Saturday, February 5, 2011

Organizing One's Thoughts: The Whining Complex

I know an awful lot of people who appear to be brilliant.  They have inspiring insightful things to say, and they say those things.  They have perspectives and viewpoints, and they know enough about their surroundings and how to please people that they are constantly sculpting their responses, increasing their shine all the while.

What I've failed to see is that many of the same people--though not all to be sure--are also, simultaneously, full-on disorganized about their own thinking as it applies to their own lives.  It gives me pause, because some folks are at times quite aware and principled--let's say as applied to a particular field--but when when the lens turns inward, they are lost, and revert to emotional preadolescence.  Why is that?
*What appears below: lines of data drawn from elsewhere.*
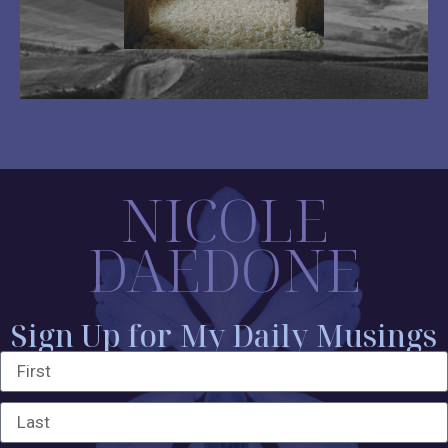
NICOLE
DAEDONE
Sign Up for My Daily Musings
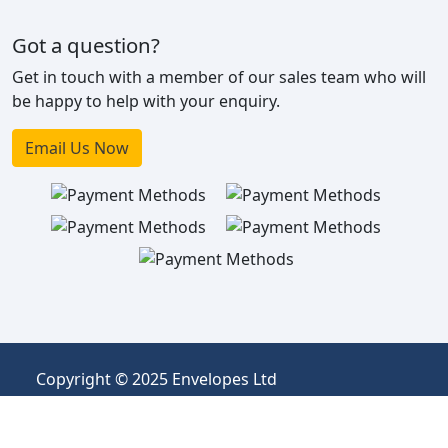
Got a question?
Get in touch with a member of our sales team who will
be happy to help with your enquiry.
Email Us Now
Copyright © 2025 Envelopes Ltd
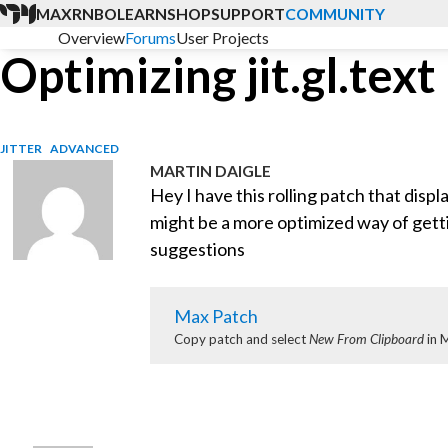
MAX
RNBO
LEARN
SHOP
SUPPORT
COMMUNITY
Overview
Forums
User Projects
Optimizing jit.gl.tex
JITTER
ADVANCED
MARTIN DAIGLE
Hey I have this rolling patch that display
might be a more optimized way of gett
suggestions
Max Patch
Copy patch and select
New From Clipboard
in 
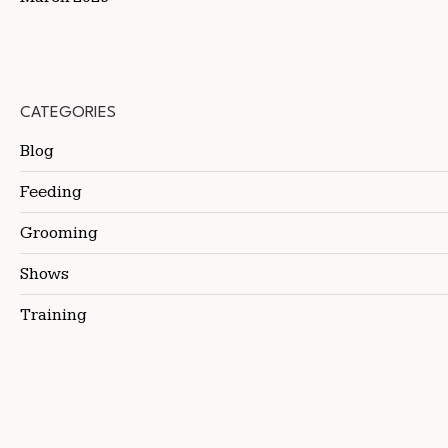
CATEGORIES
Blog
Feeding
Grooming
Shows
Training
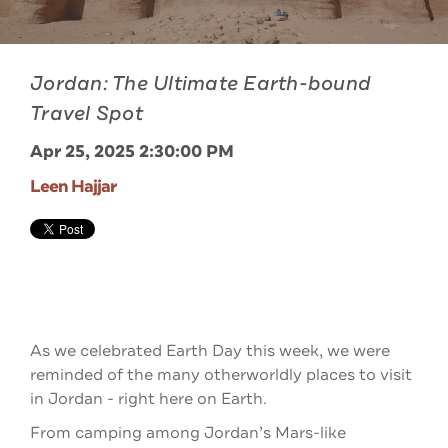
Jordan: The Ultimate Earth-bound
Travel Spot
Apr 25, 2025 2:30:00 PM
Leen Hajjar
As we celebrated Earth Day this week, we were
reminded of the many otherworldly places to visit
in Jordan - right here on Earth.
From camping among Jordan’s Mars-like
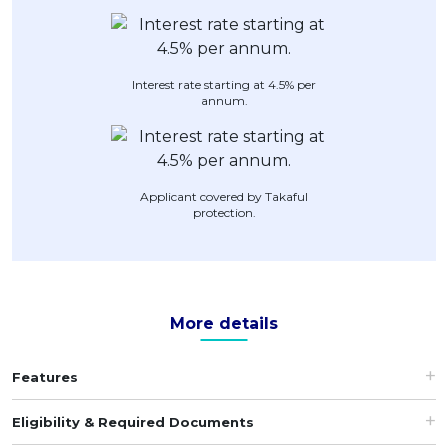
Artikel Terkini
Pinjaman Peribadi
Interest rate starting at 4.5% per
Kad
annum.
Insurans
Pelaburan
Pengurusan Kewangan
Applicant covered by Takaful
protection.
Pinjaman Perumahan
Pinjaman Kereta
Gaya Hidup
More details
Features
Eligibility & Required Documents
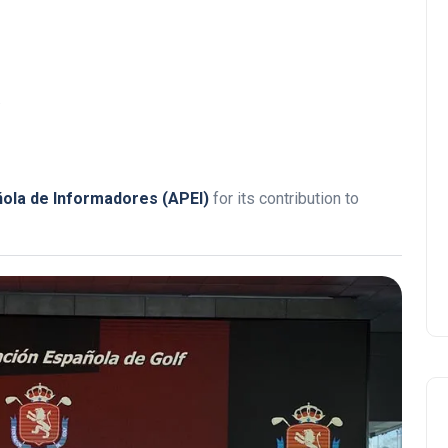
.
ñola de Informadores (APEI)
for its contribution to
I certainly do it at times.  The way I communicate with my intimate partner (and there's only one) when I want something is not the same way that I communicate with my colleague at work, but it is also dissimilar to the way I ask a good friend to do something.  I've caught myself literally whining until I get in response, not my preferred objective, but the "look of doom."  One glance, and I'm either going to capitulate and state my desires in a more grown up manner, or, I'll defend myself and get upset.

By the way, it doesn't follow that I am also proficient in other realms of non-whining object acquisition. The point remains.

I have been on the phone with people in a professional capacity and be forced to tell them something they might not want to hear, only to get an earful of angry remarks.  Why is it so personal?  Isn't this precisely the type of stress that causes bad things to happen?  Don't we want to keep bad things at bay?  What makes people think that anger gets results?

Oh, right: it works!  The loudest complainers get treated first, so long as they value their end goals more than the perceptions they create in others along the way.  That's the only conclusion I can come up with right now.  And so, the conclusion to this conclusion?  Shall we endeavor such an endeavor?